I am trying to evaluate the following limit without L'Hopital's:
$$\lim_{x\rightarrow 0} \frac{\sin (6x)}{\sin(2x)}$$
I know I have to use the fact that $\frac{\sin x}{x} = 1$ but I don't know how to get the limit from the above to $\frac{\sin x}{x}$ or even a portion of it to that. I know how to evaluate limits like the following
$$\lim_{x \rightarrow 0}\frac{\sin 3x}{x} = 3$$
if that's any help. Any hints would be appreciated
Thanks!
On
It’s not true that $\dfrac{\sin x}x=1$; you mean the fact that $\lim\limits_{x\to 0}\dfrac{\sin x}x=1$. The distinction is important.
HINT:
$$\frac{\sin 6x}{\sin 2x}=\frac{\sin 6x}{6x}\cdot\frac{3\cdot2x}{\sin 2x}$$
On
$$\frac{\sin6x}{\sin2x}=3\frac{\sin 6x}{6x}\frac{2x}{\sin 2x}\xrightarrow[x\to 0]{}3\cdot 1\cdot 1=3$$
On
The most important point of $\displaystyle\lim_{h\to0}\frac{\sin (h)}h=1$ is :
the limit variable, the angle of sine (in radian) and the denominator must be same.

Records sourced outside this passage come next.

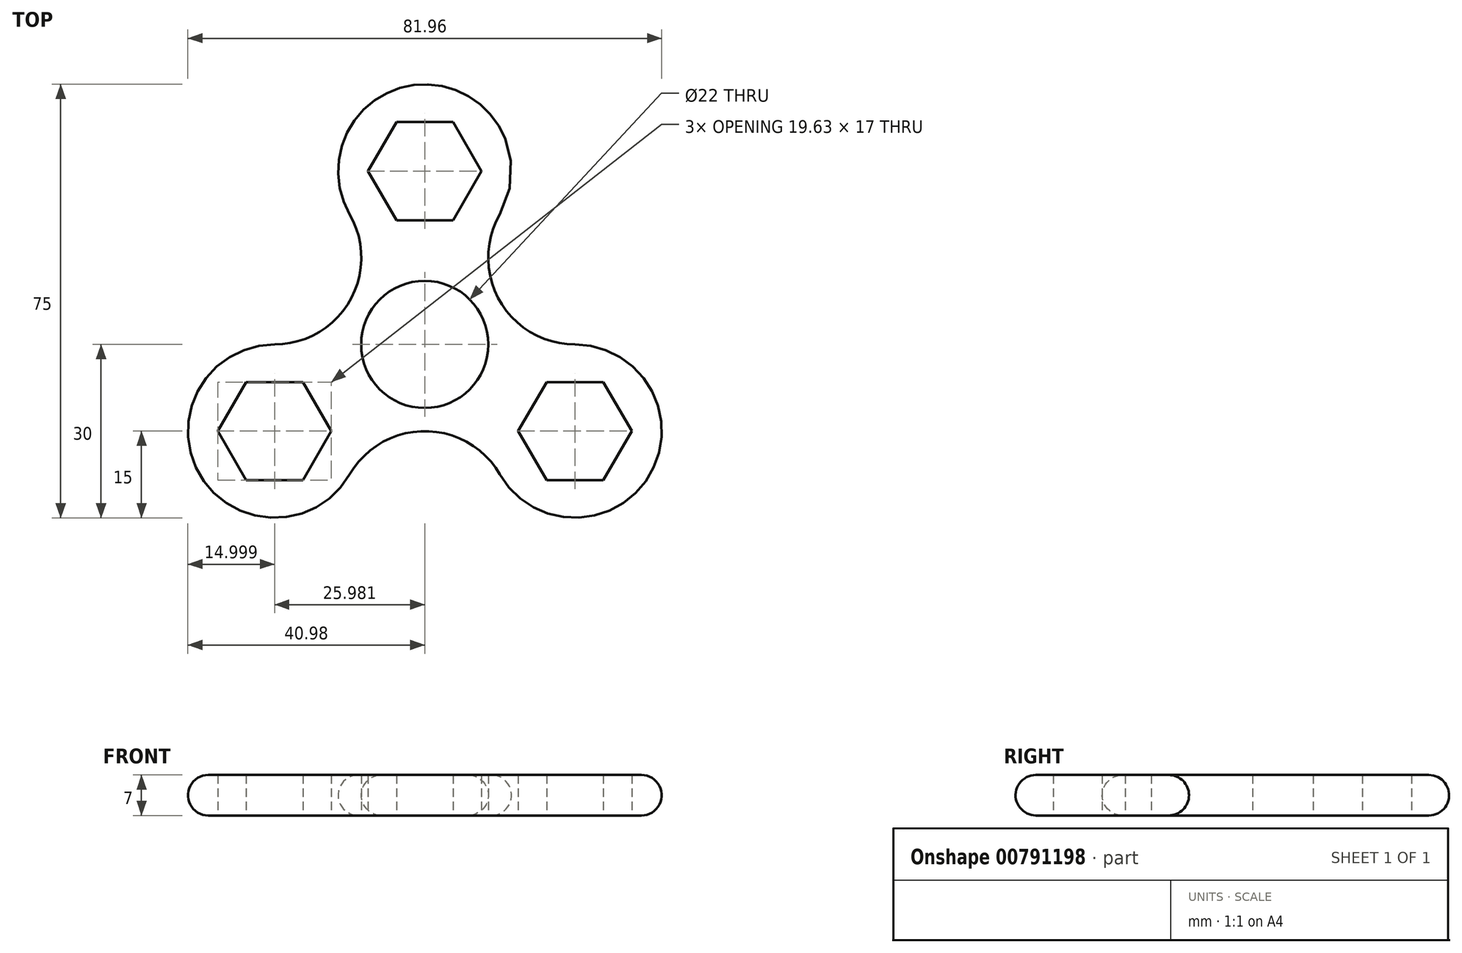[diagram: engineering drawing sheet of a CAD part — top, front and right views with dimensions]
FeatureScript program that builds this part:
annotation { "Feature Type Name" : "Feature", "Feature Type Description" : "" }
export const myFeature = defineFeature(function(context is Context, id is Id, definition is map)
    precondition{}
    {
        {
            var Q0;
            Q0=qCreatedBy(makeId("Top.planeOp"),FACE);
            var sketch = newSketch(context, id + "F0", { "sketchPlane" : qUnion([Q0])});
            skCircle(sketch, "E0", {"center": v(0, 0) * mm, "radius": 11 * mm});
            skCircle(sketch, "E1", {"center": v(0, 30) * mm, "radius": 15 * mm});
            skLineSegment(sketch, "E2", {"start": v(0, 30) * mm, "end": v(0, 0) * mm, "construction": true});
            skLineSegment(sketch, "E3", {"start": v(0, 0) * mm, "end": v(25.98, -15) * mm, "construction": true});
            skLineSegment(sketch, "E4", {"start": v(0, 0) * mm, "end": v(-25.98, -15) * mm, "construction": true});
            skCircle(sketch, "E5", {"center": v(-25.98, -15) * mm, "radius": 15 * mm});
            skCircle(sketch, "E6", {"center": v(25.98, -15) * mm, "radius": 15 * mm});
            skCircle(sketch, "E7.cCircle", {"center": v(-25.98, -15) * mm, "radius": 8.5 * mm, "construction": true});
            skLineSegment(sketch, "E7.0", {"start": v(-21.07, -6.5) * mm, "end": v(-16.17, -15) * mm});
            skLineSegment(sketch, "E7.1", {"start": v(-16.17, -15) * mm, "end": v(-21.07, -23.5) * mm});
            skLineSegment(sketch, "E7.2", {"start": v(-21.07, -23.5) * mm, "end": v(-30.89, -23.5) * mm});
            skLineSegment(sketch, "E7.3", {"start": v(-30.89, -23.5) * mm, "end": v(-35.8, -15) * mm});
            skLineSegment(sketch, "E7.4", {"start": v(-35.8, -15) * mm, "end": v(-30.89, -6.5) * mm});
            skLineSegment(sketch, "E7.5", {"start": v(-30.89, -6.5) * mm, "end": v(-21.07, -6.5) * mm});
            skPoint(sketch, "E7.0.midPoint", {"position": v(-18.62, -10.75) * mm});
            skCircle(sketch, "E8.cCircle", {"center": v(25.98, -15) * mm, "radius": 8.5 * mm, "construction": true});
            skLineSegment(sketch, "E8.0", {"start": v(16.17, -15) * mm, "end": v(21.07, -6.5) * mm});
            skLineSegment(sketch, "E8.1", {"start": v(21.07, -6.5) * mm, "end": v(30.89, -6.5) * mm});
            skLineSegment(sketch, "E8.2", {"start": v(30.89, -6.5) * mm, "end": v(35.8, -15) * mm});
            skLineSegment(sketch, "E8.3", {"start": v(35.8, -15) * mm, "end": v(30.89, -23.5) * mm});
            skLineSegment(sketch, "E8.4", {"start": v(30.89, -23.5) * mm, "end": v(21.07, -23.5) * mm});
            skLineSegment(sketch, "E8.5", {"start": v(21.07, -23.5) * mm, "end": v(16.17, -15) * mm});
            skPoint(sketch, "E8.0.midPoint", {"position": v(18.62, -10.75) * mm});
            skArc(sketch, "E9", {"start": v(-25.98, 0) * mm, "mid": v(-13, 7.5) * mm, "end": v(-13, 22.5) * mm});
            skArc(sketch, "E10", {"start": v(13, 22.5) * mm, "mid": v(13, 7.5) * mm, "end": v(25.98, 0) * mm});
            skArc(sketch, "E11", {"start": v(13, -22.5) * mm, "mid": v(0, -15) * mm, "end": v(-13, -22.5) * mm});
            skCircle(sketch, "E12.cCircle", {"center": v(0, 30) * mm, "radius": 8.5 * mm, "construction": true});
            skLineSegment(sketch, "E12.0", {"start": v(4.9, 21.5) * mm, "end": v(-4.9, 21.5) * mm});
            skLineSegment(sketch, "E12.1", {"start": v(-4.9, 21.5) * mm, "end": v(-9.81, 30) * mm});
            skLineSegment(sketch, "E12.2", {"start": v(-9.81, 30) * mm, "end": v(-4.9, 38.5) * mm});
            skLineSegment(sketch, "E12.3", {"start": v(-4.9, 38.5) * mm, "end": v(4.9, 38.5) * mm});
            skLineSegment(sketch, "E12.4", {"start": v(4.9, 38.5) * mm, "end": v(9.81, 30) * mm});
            skLineSegment(sketch, "E12.5", {"start": v(9.81, 30) * mm, "end": v(4.9, 21.5) * mm});
            skPoint(sketch, "E12.0.midPoint", {"position": v(0, 21.5) * mm});
            skCircle(sketch, "E13", {"center": v(0, 0) * mm, "radius": 15 * mm});
            skSolve(sketch);
        }
        {
            var Q0;
            Q0=makeQuery(id+"F0.imprint","IMPRINT",FACE,{"disambiguationData":[TD([[makeQuery(id+"F0.imprint","IMPRINT",EDGE,{"derivedFrom":sQuery(id+"F0.wireOp",EDGE,"E7.0")}),1.0]])]});
            var Q1;
            Q1=makeQuery(id+"F0.imprint","IMPRINT",FACE,{"disambiguationData":[TD([[makeQuery(id+"F0.imprint","IMPRINT",EDGE,{"derivedFrom":sQuery(id+"F0.wireOp",EDGE,"E0")}),-1.0]])]});
            var Q2;
            Q2=makeQuery(id+"F0.imprint","IMPRINT",FACE,{"disambiguationData":[TD([[makeQuery(id+"F0.imprint","IMPRINT",EDGE,{"derivedFrom":sQuery(id+"F0.wireOp",EDGE,"E12.0")}),1.0]])]});
            var Q3;
            Q3=makeQuery(id+"F0.imprint","IMPRINT",FACE,{"disambiguationData":[TD([[makeQuery(id+"F0.imprint","IMPRINT",EDGE,{"derivedFrom":sQuery(id+"F0.wireOp",EDGE,"E8.0")}),1.0]])]});
            var Q4;
            {var subQ0=sQuery(id+"F0.wireOp",EDGE,"E11");var subQ1=sQuery(id+"F0.wireOp",EDGE,"E5");var subQ2=makeQuery(id+"F0.imprint","INTERSECT",VERTEX,{"derivedFrom":[subQ1,subQ0]});Q4=makeQuery(id+"F0.imprint","IMPRINT",FACE,{"disambiguationData":[TD([[makeQuery(id+"F0.imprint","IMPRINT",EDGE,{"disambiguationData":[TD([[subQ2,-1.0]])],"derivedFrom":subQ1}),-1.0]])]});}
            var Q5;
            {var subQ0=sQuery(id+"F0.wireOp",EDGE,"E9");var subQ1=sQuery(id+"F0.wireOp",EDGE,"E5");var subQ2=makeQuery(id+"F0.imprint","INTERSECT",VERTEX,{"derivedFrom":[subQ1,subQ0]});Q5=makeQuery(id+"F0.imprint","IMPRINT",FACE,{"disambiguationData":[TD([[makeQuery(id+"F0.imprint","IMPRINT",EDGE,{"disambiguationData":[TD([[subQ2,1.0]])],"derivedFrom":subQ1}),-1.0]])]});}
            var Q6;
            {var subQ0=sQuery(id+"F0.wireOp",EDGE,"E9");var subQ1=sQuery(id+"F0.wireOp",EDGE,"E1");var subQ2=makeQuery(id+"F0.imprint","INTERSECT",VERTEX,{"derivedFrom":[subQ1,subQ0]});Q6=makeQuery(id+"F0.imprint","IMPRINT",FACE,{"disambiguationData":[TD([[makeQuery(id+"F0.imprint","IMPRINT",EDGE,{"disambiguationData":[TD([[subQ2,-1.0]])],"derivedFrom":subQ1}),-1.0]])]});}
            var Q7;
            {var subQ0=sQuery(id+"F0.wireOp",EDGE,"E10");var subQ1=sQuery(id+"F0.wireOp",EDGE,"E1");var subQ2=makeQuery(id+"F0.imprint","INTERSECT",VERTEX,{"derivedFrom":[subQ1,subQ0]});Q7=makeQuery(id+"F0.imprint","IMPRINT",FACE,{"disambiguationData":[TD([[makeQuery(id+"F0.imprint","IMPRINT",EDGE,{"disambiguationData":[TD([[subQ2,1.0]])],"derivedFrom":subQ1}),-1.0]])]});}
            var Q8;
            {var subQ0=sQuery(id+"F0.wireOp",EDGE,"E10");var subQ1=sQuery(id+"F0.wireOp",EDGE,"E6");var subQ2=makeQuery(id+"F0.imprint","INTERSECT",VERTEX,{"derivedFrom":[subQ1,subQ0]});Q8=makeQuery(id+"F0.imprint","IMPRINT",FACE,{"disambiguationData":[TD([[makeQuery(id+"F0.imprint","IMPRINT",EDGE,{"disambiguationData":[TD([[subQ2,-1.0]])],"derivedFrom":subQ1}),-1.0]])]});}
            var Q9;
            {var subQ0=sQuery(id+"F0.wireOp",EDGE,"E11");var subQ1=sQuery(id+"F0.wireOp",EDGE,"E6");var subQ2=makeQuery(id+"F0.imprint","INTERSECT",VERTEX,{"derivedFrom":[subQ1,subQ0]});Q9=makeQuery(id+"F0.imprint","IMPRINT",FACE,{"disambiguationData":[TD([[makeQuery(id+"F0.imprint","IMPRINT",EDGE,{"disambiguationData":[TD([[subQ2,1.0]])],"derivedFrom":subQ1}),-1.0]])]});}
            var Q10;
            {var subQ0=sQuery(id+"F0.wireOp",EDGE,"E13");var subQ1=sQuery(id+"F0.wireOp",EDGE,"E5");var subQ2=makeQuery(id+"F0.imprint","INTERSECT",VERTEX,{"disambiguationData":[OD(0.0)],"derivedFrom":[subQ1,subQ0]});Q10=makeQuery(id+"F0.imprint","IMPRINT",FACE,{"disambiguationData":[TD([[makeQuery(id+"F0.imprint","IMPRINT",EDGE,{"disambiguationData":[TD([[subQ2,1.0]])],"derivedFrom":subQ1}),1.0]])]});}
            var Q11;
            {var subQ0=sQuery(id+"F0.wireOp",EDGE,"E13");var subQ1=sQuery(id+"F0.wireOp",EDGE,"E1");var subQ2=makeQuery(id+"F0.imprint","INTERSECT",VERTEX,{"disambiguationData":[OD(0.0)],"derivedFrom":[subQ1,subQ0]});Q11=makeQuery(id+"F0.imprint","IMPRINT",FACE,{"disambiguationData":[TD([[makeQuery(id+"F0.imprint","IMPRINT",EDGE,{"disambiguationData":[TD([[subQ2,-1.0]])],"derivedFrom":subQ1}),1.0]])]});}
            var Q12;
            {var subQ0=sQuery(id+"F0.wireOp",EDGE,"E13");var subQ1=sQuery(id+"F0.wireOp",EDGE,"E6");var subQ2=makeQuery(id+"F0.imprint","INTERSECT",VERTEX,{"disambiguationData":[OD(0.0)],"derivedFrom":[subQ1,subQ0]});Q12=makeQuery(id+"F0.imprint","IMPRINT",FACE,{"disambiguationData":[TD([[makeQuery(id+"F0.imprint","IMPRINT",EDGE,{"disambiguationData":[TD([[subQ2,-1.0]])],"derivedFrom":subQ1}),1.0]])]});}
            extrude(context, id + "F1", {"entities" : qUnion([Q0, Q1, Q2, Q3, Q4, Q5, Q6, Q7, Q8, Q9, Q10, Q11, Q12]), "depth" : 7 * mm, "offsetDistance" : 25 * mm});
        }
        {
            var Q0;
            Q0=makeQuery(id+"F1.opExtrude","CAP_EDGE",EDGE,{"disambiguationData":[OSD([sQuery(id+"F0.wireOp",EDGE,"E11")])],"isStart":false});
            var Q1;
            Q1=makeQuery(id+"F1.opExtrude","CAP_EDGE",EDGE,{"disambiguationData":[OSD([sQuery(id+"F0.wireOp",EDGE,"E11")])],"isStart":true});
            fillet(context, id + "F2", {"entities" : qUnion([Q0, Q1]), "radius" : 3.5 * mm, "tangentPropagation" : true, "allowEdgeOverflow" : false});
        }
    });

We can use the Product Rule of Limits to ensure the above constraint
On
Since $\sin x\sim x$ as $x\to0$ , it follows that $\lim_{x\to0}\frac{\sin6x}{\sin2x}=\lim_{x\to0}\frac{6x}{2x}=\frac62=3$.
On
We can write $$\lim_{x\rightarrow 0} \frac{\sin (6x)}{\sin(2x)}$$ as follows:
$$\lim_{x\rightarrow 0} \frac{\sin(6x)\frac{6}{6}}{\sin(2x) \frac{2}{2}{}} $$
We already know that $\lim_{x\rightarrow 0} \frac{\sin(x)}{x} = 1 $
The same applies for $\lim_{x\rightarrow 0} \frac{\sin(6x)}{6x}$ and
$\lim_{x\rightarrow 0} \frac{\sin(2x)}{2x}$ because, if you set a new variable $y = 6x$ and $2x$ respectively, since if $x\rightarrow 0$ then $2x\rightarrow 0$ and $6x\rightarrow 0$ as well.
So from there we get that $$\lim_{x\rightarrow 0} \frac{\sin (6x)}{\sin(2x)} = \frac{6}{2} = 3 $$
hint : $$\frac{\sin6x}{\sin 2x}= \frac{\frac{\sin6x}{6x}}{\frac{\sin 2x}{2x}}\cdot 3 $$